This article was originally published on History News Network:
by Claudia Moscovici, author of Holocaust Memories (Rowman & Littlefield, 2019)
One of the many difficult lessons the Holocaust has taught us is that Jews need not be influential or numerous in a country to give rise to anti-Semitism. According to the United States Holocaust Memorial Museum, Jews comprised only 1% of Germany’s population on the eve of the Nazi rise to power in 1933 (505,000 of 67 million people). Yet this small group of German citizens were singled out as an ideal scapegoat for all of the country’s woes following WWI: its defeat in the war, the staggering inflation and high unemployment rates, and the humiliations imposed on Germany by the Treaty of Versailles.
In difficult historical or economic conditions, people often stigmatize and dehumanize those they disdain and distrust. Without adequate education about the past and discussion of the dangers of anti-Semitism, many believe that history could repeat itself. This is why Holocaust education is crucial to dispelling the fear, anxiety and ultimately hatred of the Jews. Unfortunately today, as the last Holocaust survivors pass away, we risk losing touch with the human-caused catastrophe that nearly wiped the Jewish people off the face of the Earth, increasing the risk of rampant anti-Semitism.
In fact, there seems to be an inverse proportion between knowledge of the Holocaust and anti-Semitism. In February 2019, Schoen Consulting conducted a survey at the behest of the Conference on Jewish Material Claims against Germany. The survey indicated that there is a serious deficiency in knowledge about the Holocaust among US adults and that fewer people care about the Holocaust than they did in the 1950s through 90s. 70 percent of those polled believe that fewer people care about the Holocaust today than in the past and nearly 60 percent believe that the Holocaust could happen again.

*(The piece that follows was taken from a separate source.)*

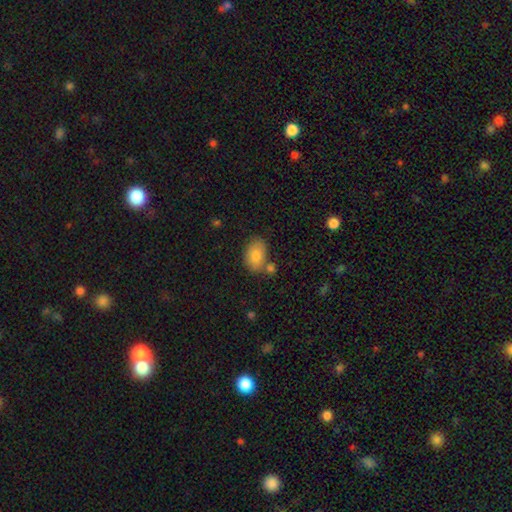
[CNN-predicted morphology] Smooth or featured? smooth (81%)
How rounded? in between (87%)
Merging? none (64%)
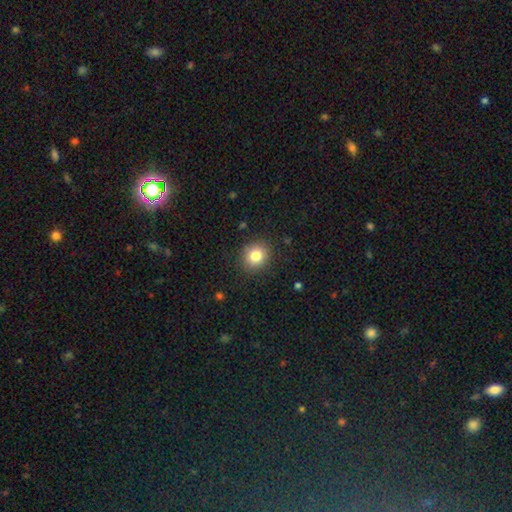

According to the Schoen findings, one third of Americans, and a staggering 40 percent of Millennials, believe that substantially fewer than 6 million Jews were killed in the Holocaust (they mistakenly consider the figure to be closer to 2 million). Half of the respondents could not name a single concentration camp or Jewish Ghetto among the 40,000 camps and Ghettos across Europe. Stunningly, 41 percent of older adults and 66 percent of Millennials hadn’t heard of Auschwitz, the largest and most notorious concentration camp. Moreover, 80 percent of US adults had never visited a Holocaust museum. Despite these serious gaps in their historical knowledge, the vast majority of the Claims Conference poll respondents—80 percent–believed that education about the Holocaust could help prevent such genocides in the future.
The Never Again Education Act is an effort by a bipartisan group of US legislators in both the House and the Senate to promote Holocaust education. Several senators introduced a bill that would help fund and encourage Holocaust education programs in American schools. Jacky Rosen, a Democratic senator from Nevada, spearheaded this bill in 2016. The bill stipulates combining private donations as well as federal and state funding for the Holocaust Education Assistance Program Fund. The program would help pay for training teachers and guest speakers on the Holocaust, cover the cost of textbooks, as well as fund the transportation and housing for teachers to attend conferences and seminars about the Holocaust.
This bill found bipartisan support in the Senate from Republican senator Ted Cruz (Texas), Marco Rubio (Florida), Kevin Cramer (North Dakota) and Democratic senators Tim Kaine (Virginia) and Richard Blumenthal (Connecticut). The bill also has strong proponents in the House of Representatives. Sponsored by Representative Carolyn B. Maloney (Democrat, New York) and Elise Stefanik (Republican, New York), the bill was introduced in the House of Representatives on April 10, 2018 and has gained 209 bipartisan supporters.
The Never Again Education Act would fund and facilitate Holocaust Education in every state in the US. So far several states have already implemented some local codes or guidelines that require that information about the Holocaust and other genocides be taught in public schools, including California (1985), Illinois (1989), New Jersey (1991), Florida (1994), New York (1994) and, more recently Maryland (2019). In the wake of an alarming rise in anti-Semitic domestic terrorism and attacks on Jewish centers and synagogues, I am glad to see that legislators across the country see the urgent need for a more in-depth, national program of Holocaust education.